La policía local de Thames Valley informó en un comunicado que “el hombre arrestado fue liberado bajo investigación”, sin nombrar al sospechoso, como es costumbre en el país. Más temprano esta autoridad dio cuenta de la detención de “un hombre de unos sesenta años de Norfolk bajo sospecha de mala conducta en el ejercicio de un cargo público”.
La cadena británica difundió una imagen del expríncipe saliendo de una comisaría del condado de Norfolk en el asiento trasero de un automóvil, conmocionado y con la mirada perdida.
Según la legislación del Reino Unido, Andrés podía permanecer arrestado 24 horas sin cargos, tras lo cual la policía debía solicitar a los tribunales una prórroga.
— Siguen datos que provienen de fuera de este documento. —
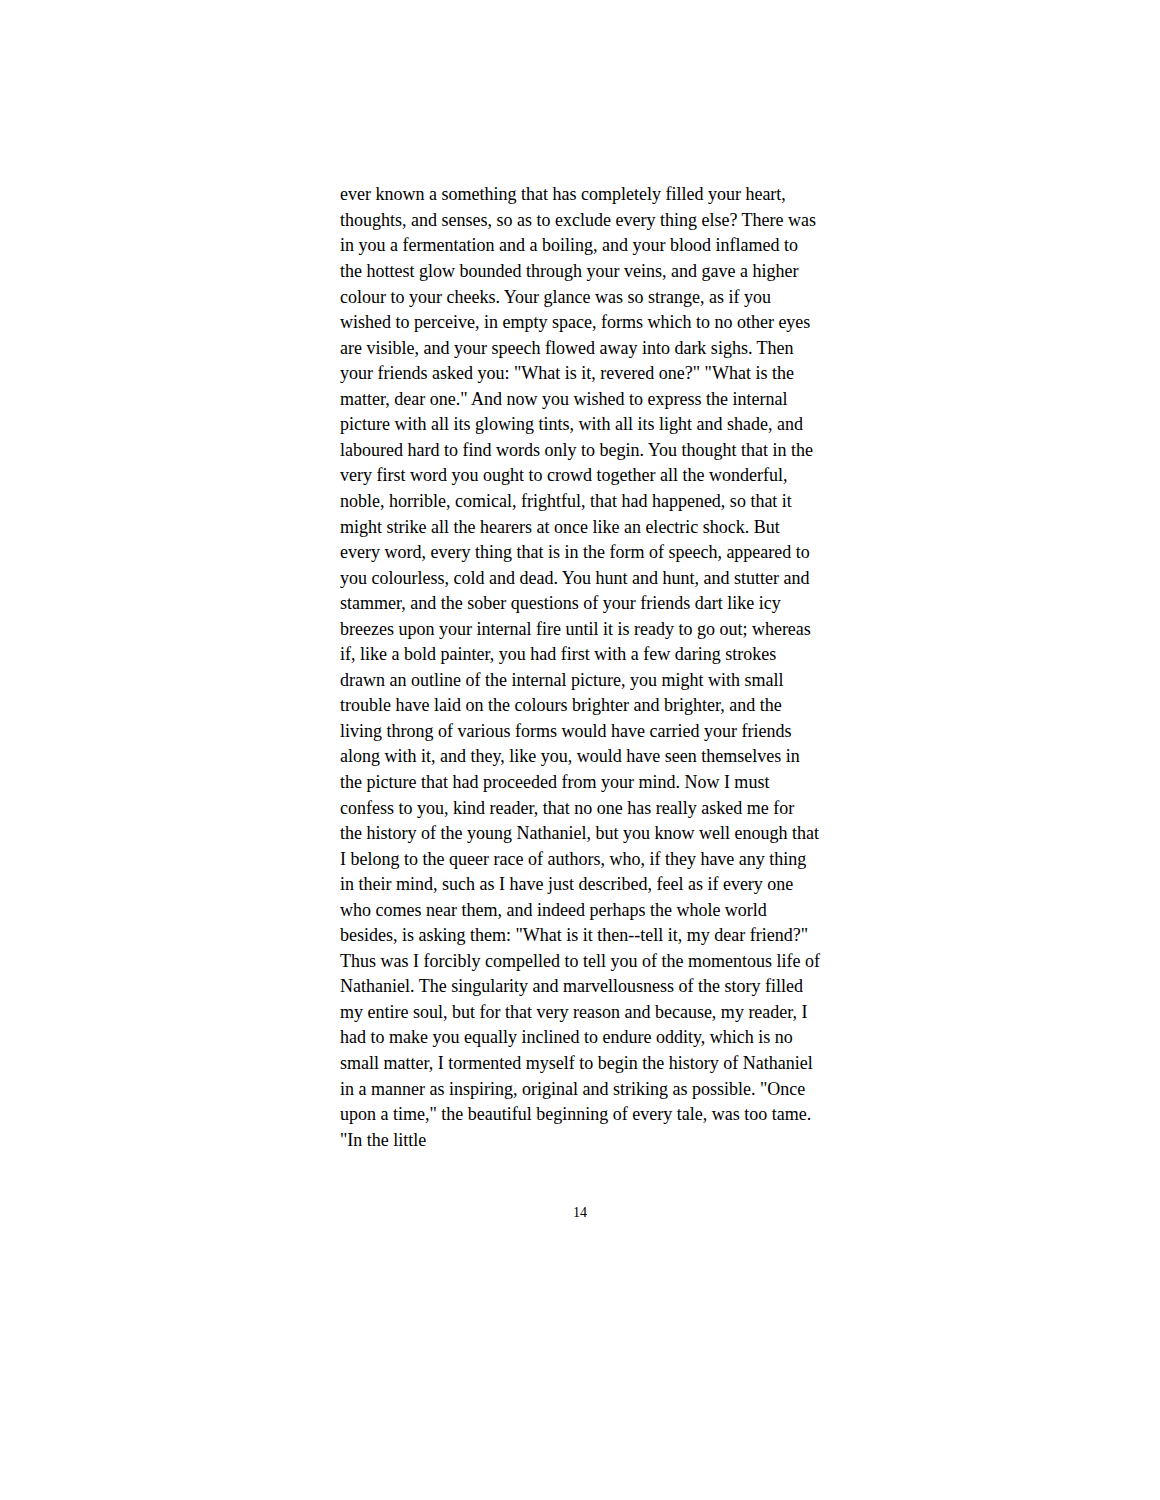ever known a something that has completely filled your heart, thoughts, and senses, so as to exclude every thing else? There was in you a fermentation and a boiling, and your blood inflamed to the hottest glow bounded through your veins, and gave a higher colour to your cheeks. Your glance was so strange, as if you wished to perceive, in empty space, forms which to no other eyes are visible, and your speech flowed away into dark sighs. Then your friends asked you: "What is it, revered one?" "What is the matter, dear one." And now you wished to express the internal picture with all its glowing tints, with all its light and shade, and laboured hard to find words only to begin. You thought that in the very first word you ought to crowd together all the wonderful, noble, horrible, comical, frightful, that had happened, so that it might strike all the hearers at once like an electric shock. But every word, every thing that is in the form of speech, appeared to you colourless, cold and dead. You hunt and hunt, and stutter and stammer, and the sober questions of your friends dart like icy breezes upon your internal fire until it is ready to go out; whereas if, like a bold painter, you had first with a few daring strokes drawn an outline of the internal picture, you might with small trouble have laid on the colours brighter and brighter, and the living throng of various forms would have carried your friends along with it, and they, like you, would have seen themselves in the picture that had proceeded from your mind. Now I must confess to you, kind reader, that no one has really asked me for the history of the young Nathaniel, but you know well enough that I belong to the queer race of authors, who, if they have any thing in their mind, such as I have just described, feel as if every one who comes near them, and indeed perhaps the whole world besides, is asking them: "What is it then--tell it, my dear friend?" Thus was I forcibly compelled to tell you of the momentous life of Nathaniel. The singularity and marvellousness of the story filled my entire soul, but for that very reason and because, my reader, I had to make you equally inclined to endure oddity, which is no small matter, I tormented myself to begin the history of Nathaniel in a manner as inspiring, original and striking as possible. "Once upon a time," the beautiful beginning of every tale, was too tame. "In the little
14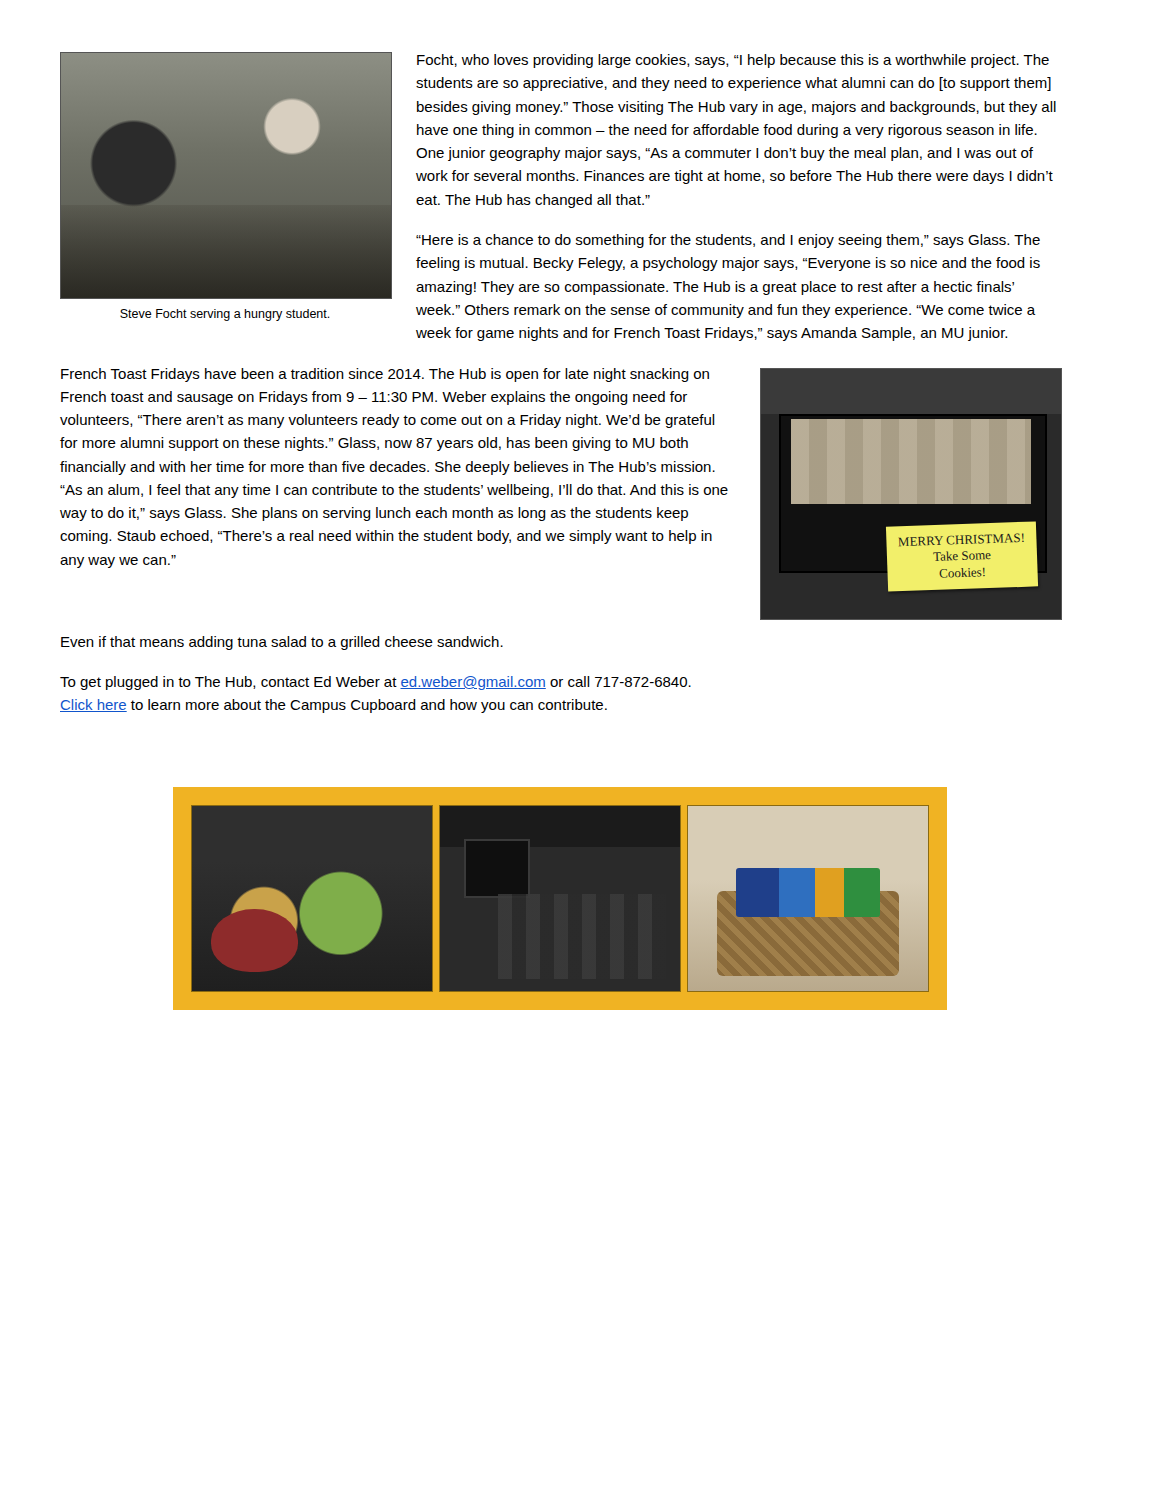Steve Focht serving a hungry student.
Focht, who loves providing large cookies, says, “I help because this is a worthwhile project. The students are so appreciative, and they need to experience what alumni can do [to support them] besides giving money.” Those visiting The Hub vary in age, majors and backgrounds, but they all have one thing in common – the need for affordable food during a very rigorous season in life. One junior geography major says, “As a commuter I don’t buy the meal plan, and I was out of work for several months. Finances are tight at home, so before The Hub there were days I didn’t eat. The Hub has changed all that.”
“Here is a chance to do something for the students, and I enjoy seeing them,” says Glass. The feeling is mutual. Becky Felegy, a psychology major says, “Everyone is so nice and the food is amazing! They are so compassionate. The Hub is a great place to rest after a hectic finals’ week.” Others remark on the sense of community and fun they experience. “We come twice a week for game nights and for French Toast Fridays,” says Amanda Sample, an MU junior.
MERRY CHRISTMAS!
Take Some
Cookies!
French Toast Fridays have been a tradition since 2014. The Hub is open for late night snacking on French toast and sausage on Fridays from 9 – 11:30 PM. Weber explains the ongoing need for volunteers, “There aren’t as many volunteers ready to come out on a Friday night. We’d be grateful for more alumni support on these nights.” Glass, now 87 years old, has been giving to MU both financially and with her time for more than five decades. She deeply believes in The Hub’s mission. “As an alum, I feel that any time I can contribute to the students’ wellbeing, I’ll do that. And this is one way to do it,” says Glass. She plans on serving lunch each month as long as the students keep coming. Staub echoed, “There’s a real need within the student body, and we simply want to help in any way we can.”
Even if that means adding tuna salad to a grilled cheese sandwich.
To get plugged in to The Hub, contact Ed Weber at ed.weber@gmail.com or call 717-872-6840.
Click here to learn more about the Campus Cupboard and how you can contribute.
Carlos III declaró en un comunicado que en el caso de su hermano se seguirá un “proceso completo, justo y adecuado” y, como estaba previsto, acudió en el centro de Londres a la inauguración de la Semana de la Moda de la capital británica, sin dar más declaraciones.
El comunicado de la policía informó que se realizaron registros en dos direcciones en Inglaterra, en relación con el arresto.
La BBC señaló que una fue en la antigua casa de Andrés, Royal Lodge, en Windsor, al oeste de Londres.
La otra dirección era su residencia desde este mes en la finca privada de Sandringham, propiedad del rey, en Norfolk, al este de Inglaterra, donde tuvo lugar su arresto, según medios británicos.
“Podemos confirmar que nuestros registros en Norfolk terminaron”, afirmó la policía local en la noche del jueves.
La mala conducta en el ejercicio de un cargo público conlleva una pena máxima de cadena perpetua, según la Fiscalía de la Corona.
Despojado de sus títulos
El presidente de Estados Unidos, Donald Trump, declaró que el arresto es “muy triste”.
“Creo que es una vergüenza. Creo que es muy triste. Creo que es muy malo para la familia real. Es muy, muy triste”, dijo Trump a los periodistas a bordo del avión presidencial Air Force One.